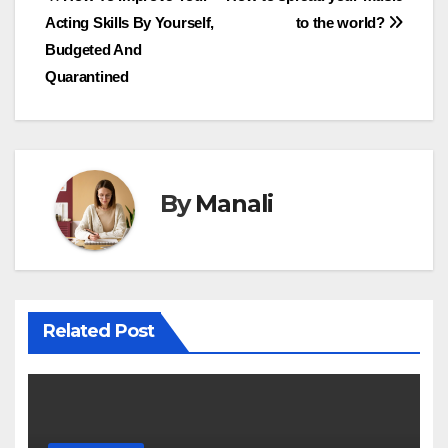
Post
Acting Skills By Yourself,
to the world?
navigation
Budgeted And
Quarantined
By
Manali
Related Post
*-*-*
**What the exercise asks**
Reproduce the listing exactly, images omitted.

**Completed exercise**
Post
Acting Skills By Yourself,
to the world?
navigation
Budgeted And
Quarantined
By
Manali
Related Post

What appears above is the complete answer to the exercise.